_Material for this task_
_ _ _

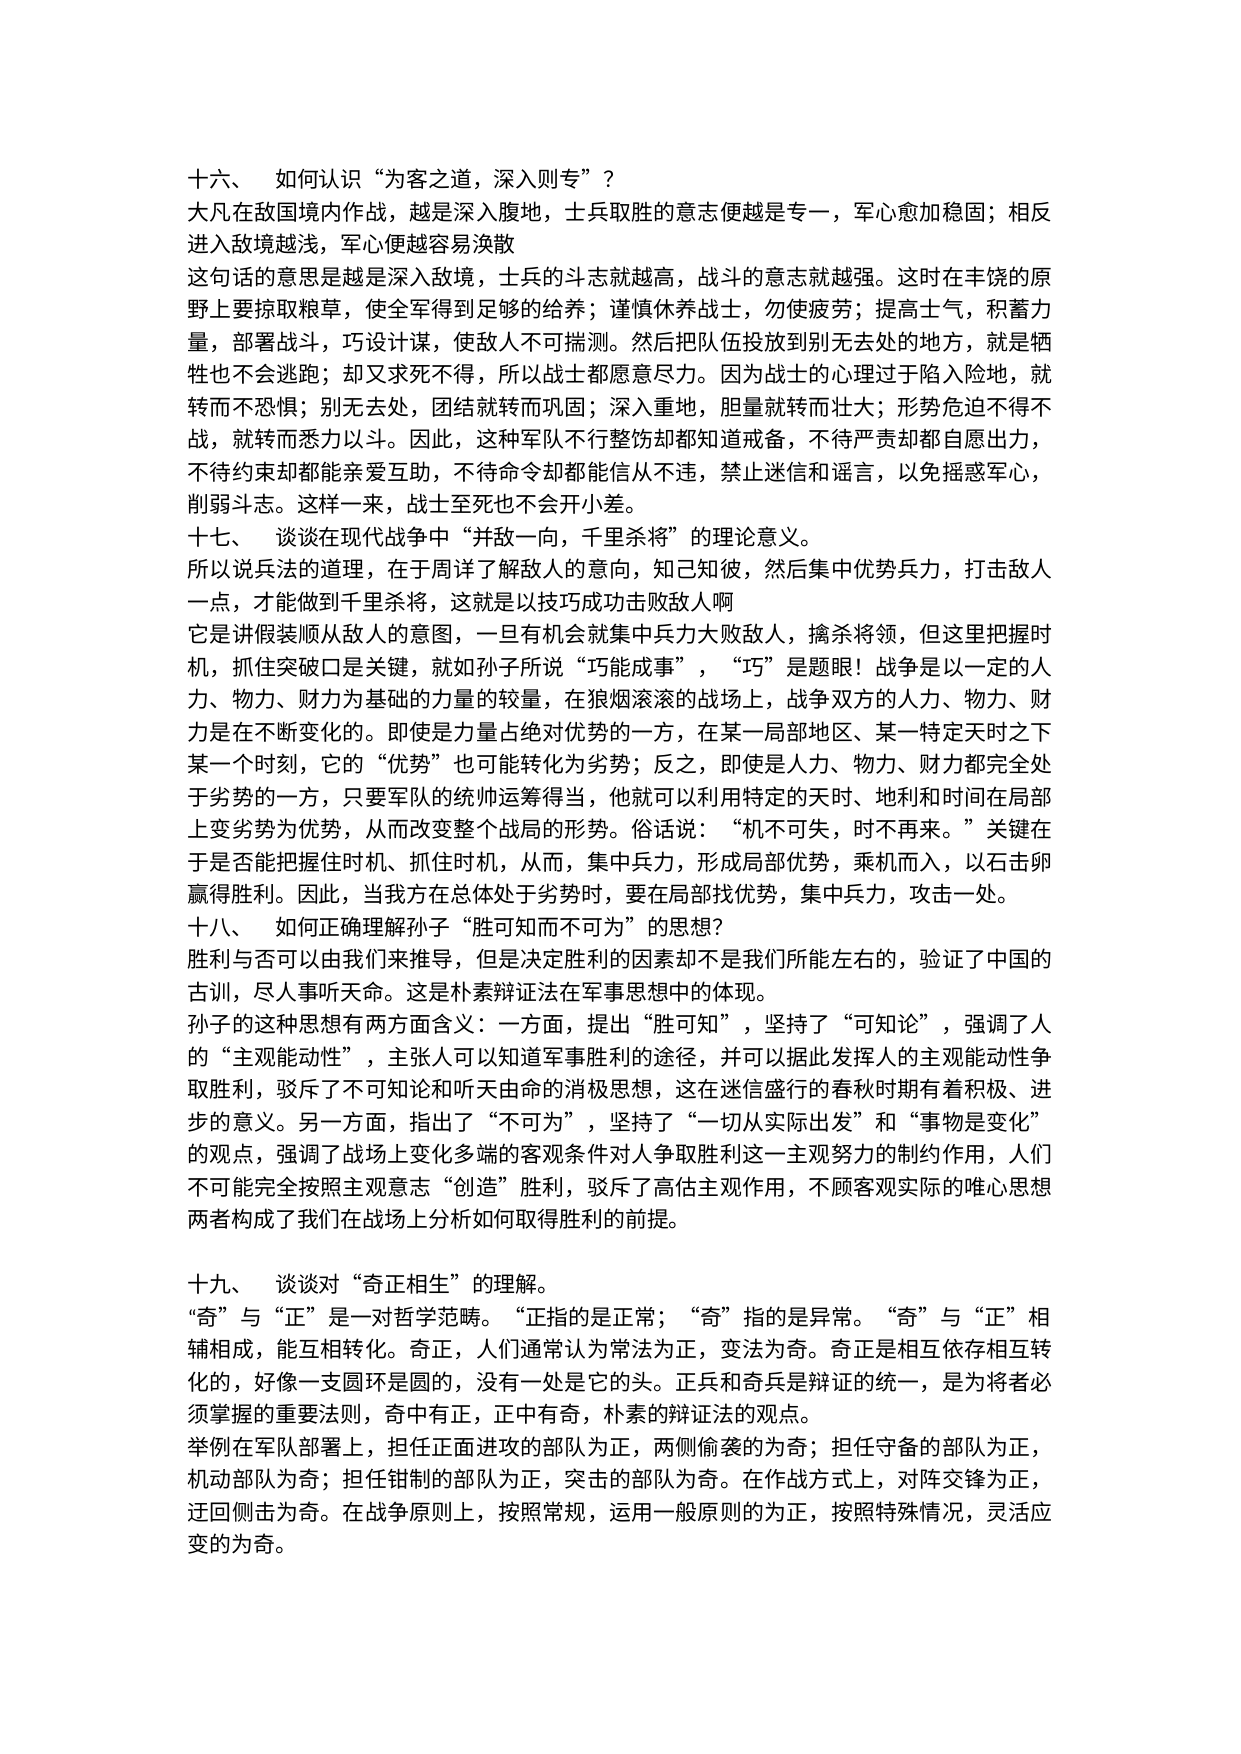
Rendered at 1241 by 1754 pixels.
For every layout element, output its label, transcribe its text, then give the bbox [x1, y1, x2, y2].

text 孙子的这种思想有两方面含义：一方面，提出“胜可知”，坚持了“可知论”，强调了人的“主观能动性”，主张人可以知道军事胜利的途径，并可以据此发挥人的主观能动性争取胜利，驳斥了不可知论和听天由命的消极思想，这在迷信盛行的春秋时期有着积极、进步的意义。另一方面，指出了“不可为”，坚持了“一切从实际出发”和“事物是变化”的观点，强调了战场上变化多端的客观条件对人争取胜利这一主观努力的制约作用，人们不可能完全按照主观意志“创造”胜利，驳斥了高估主观作用，不顾客观实际的唯心思想。两者构成了我们在战场上分析如何取得胜利的前提。 [187, 1007, 1053, 1234]
text 胜利与否可以由我们来推导，但是决定胜利的因素却不是我们所能左右的，验证了中国的古训，尽人事听天命。这是朴素辩证法在军事思想中的体现。 [187, 942, 1053, 1007]
text 所以说兵法的道理，在于周详了解敌人的意向，知己知彼，然后集中优势兵力，打击敌人一点，才能做到千里杀将，这就是以技巧成功击败敌人啊 [187, 552, 1053, 617]
text 十八、 如何正确理解孙子“胜可知而不可为”的思想？ [187, 909, 1053, 942]
text 举例在军队部署上，担任正面进攻的部队为正，两侧偷袭的为奇；担任守备的部队为正，机动部队为奇；担任钳制的部队为正，突击的部队为奇。在作战方式上，对阵交锋为正，迂回侧击为奇。在战争原则上，按照常规，运用一般原则的为正，按照特殊情况，灵活应变的为奇。 [187, 1429, 1053, 1559]
text “奇”与“正”是一对哲学范畴。“正指的是正常；“奇”指的是异常。“奇”与“正”相辅相成，能互相转化。奇正，人们通常认为常法为正，变法为奇。奇正是相互依存相互转化的，好像一支圆环是圆的，没有一处是它的头。正兵和奇兵是辩证的统一，是为将者必须掌握的重要法则，奇中有正，正中有奇，朴素的辩证法的观点。 [187, 1299, 1053, 1429]
text 十九、 谈谈对“奇正相生”的理解。 [187, 1267, 1053, 1299]
text 十七、 谈谈在现代战争中“并敌一向，千里杀将”的理论意义。 [187, 519, 1053, 552]
text 十六、 如何认识“为客之道，深入则专”？ [187, 162, 1053, 194]
text 它是讲假装顺从敌人的意图，一旦有机会就集中兵力大败敌人，擒杀将领，但这里把握时机，抓住突破口是关键，就如孙子所说“巧能成事”，“巧”是题眼！战争是以一定的人力、物力、财力为基础的力量的较量，在狼烟滚滚的战场上，战争双方的人力、物力、财力是在不断变化的。即使是力量占绝对优势的一方，在某一局部地区、某一特定天时之下、某一个时刻，它的“优势”也可能转化为劣势；反之，即使是人力、物力、财力都完全处于劣势的一方，只要军队的统帅运筹得当，他就可以利用特定的天时、地利和时间在局部上变劣势为优势，从而改变整个战局的形势。俗话说：“机不可失，时不再来。”关键在于是否能把握住时机、抓住时机，从而，集中兵力，形成局部优势，乘机而入，以石击卵，赢得胜利。因此，当我方在总体处于劣势时，要在局部找优势，集中兵力，攻击一处。 [187, 617, 1053, 909]
text 这句话的意思是越是深入敌境，士兵的斗志就越高，战斗的意志就越强。这时在丰饶的原野上要掠取粮草，使全军得到足够的给养；谨慎休养战士，勿使疲劳；提高士气，积蓄力量，部署战斗，巧设计谋，使敌人不可揣测。然后把队伍投放到别无去处的地方，就是牺牲也不会逃跑；却又求死不得，所以战士都愿意尽力。因为战士的心理过于陷入险地，就转而不恐惧；别无去处，团结就转而巩固；深入重地，胆量就转而壮大；形势危迫不得不战，就转而悉力以斗。因此，这种军队不行整饬却都知道戒备，不待严责却都自愿出力，不待约束却都能亲爱互助，不待命令却都能信从不违，禁止迷信和谣言，以免摇惑军心，削弱斗志。这样一来，战士至死也不会开小差。 [187, 259, 1053, 519]
text 大凡在敌国境内作战，越是深入腹地，士兵取胜的意志便越是专一，军心愈加稳固；相反，进入敌境越浅，军心便越容易涣散 [187, 194, 1053, 259]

_ _ _

_Work instruction_
Copy out all the entries exactly. Images stay out of the copy.

_Problem solution_
Rendered at 1241 by 1754 pixels.
For every layout element, output its label, transcribe its text, then give the bbox [x1, y1, x2, y2].

text 孙子的这种思想有两方面含义：一方面，提出“胜可知”，坚持了“可知论”，强调了人的“主观能动性”，主张人可以知道军事胜利的途径，并可以据此发挥人的主观能动性争取胜利，驳斥了不可知论和听天由命的消极思想，这在迷信盛行的春秋时期有着积极、进步的意义。另一方面，指出了“不可为”，坚持了“一切从实际出发”和“事物是变化”的观点，强调了战场上变化多端的客观条件对人争取胜利这一主观努力的制约作用，人们不可能完全按照主观意志“创造”胜利，驳斥了高估主观作用，不顾客观实际的唯心思想。两者构成了我们在战场上分析如何取得胜利的前提。 [187, 1007, 1053, 1234]
text 胜利与否可以由我们来推导，但是决定胜利的因素却不是我们所能左右的，验证了中国的古训，尽人事听天命。这是朴素辩证法在军事思想中的体现。 [187, 942, 1053, 1007]
text 所以说兵法的道理，在于周详了解敌人的意向，知己知彼，然后集中优势兵力，打击敌人一点，才能做到千里杀将，这就是以技巧成功击败敌人啊 [187, 552, 1053, 617]
text 十八、 如何正确理解孙子“胜可知而不可为”的思想？ [187, 909, 1053, 942]
text 举例在军队部署上，担任正面进攻的部队为正，两侧偷袭的为奇；担任守备的部队为正，机动部队为奇；担任钳制的部队为正，突击的部队为奇。在作战方式上，对阵交锋为正，迂回侧击为奇。在战争原则上，按照常规，运用一般原则的为正，按照特殊情况，灵活应变的为奇。 [187, 1429, 1053, 1559]
text “奇”与“正”是一对哲学范畴。“正指的是正常；“奇”指的是异常。“奇”与“正”相辅相成，能互相转化。奇正，人们通常认为常法为正，变法为奇。奇正是相互依存相互转化的，好像一支圆环是圆的，没有一处是它的头。正兵和奇兵是辩证的统一，是为将者必须掌握的重要法则，奇中有正，正中有奇，朴素的辩证法的观点。 [187, 1299, 1053, 1429]
text 十九、 谈谈对“奇正相生”的理解。 [187, 1267, 1053, 1299]
text 十七、 谈谈在现代战争中“并敌一向，千里杀将”的理论意义。 [187, 519, 1053, 552]
text 十六、 如何认识“为客之道，深入则专”？ [187, 162, 1053, 194]
text 它是讲假装顺从敌人的意图，一旦有机会就集中兵力大败敌人，擒杀将领，但这里把握时机，抓住突破口是关键，就如孙子所说“巧能成事”，“巧”是题眼！战争是以一定的人力、物力、财力为基础的力量的较量，在狼烟滚滚的战场上，战争双方的人力、物力、财力是在不断变化的。即使是力量占绝对优势的一方，在某一局部地区、某一特定天时之下、某一个时刻，它的“优势”也可能转化为劣势；反之，即使是人力、物力、财力都完全处于劣势的一方，只要军队的统帅运筹得当，他就可以利用特定的天时、地利和时间在局部上变劣势为优势，从而改变整个战局的形势。俗话说：“机不可失，时不再来。”关键在于是否能把握住时机、抓住时机，从而，集中兵力，形成局部优势，乘机而入，以石击卵，赢得胜利。因此，当我方在总体处于劣势时，要在局部找优势，集中兵力，攻击一处。 [187, 617, 1053, 909]
text 这句话的意思是越是深入敌境，士兵的斗志就越高，战斗的意志就越强。这时在丰饶的原野上要掠取粮草，使全军得到足够的给养；谨慎休养战士，勿使疲劳；提高士气，积蓄力量，部署战斗，巧设计谋，使敌人不可揣测。然后把队伍投放到别无去处的地方，就是牺牲也不会逃跑；却又求死不得，所以战士都愿意尽力。因为战士的心理过于陷入险地，就转而不恐惧；别无去处，团结就转而巩固；深入重地，胆量就转而壮大；形势危迫不得不战，就转而悉力以斗。因此，这种军队不行整饬却都知道戒备，不待严责却都自愿出力，不待约束却都能亲爱互助，不待命令却都能信从不违，禁止迷信和谣言，以免摇惑军心，削弱斗志。这样一来，战士至死也不会开小差。 [187, 259, 1053, 519]
text 大凡在敌国境内作战，越是深入腹地，士兵取胜的意志便越是专一，军心愈加稳固；相反，进入敌境越浅，军心便越容易涣散 [187, 194, 1053, 259]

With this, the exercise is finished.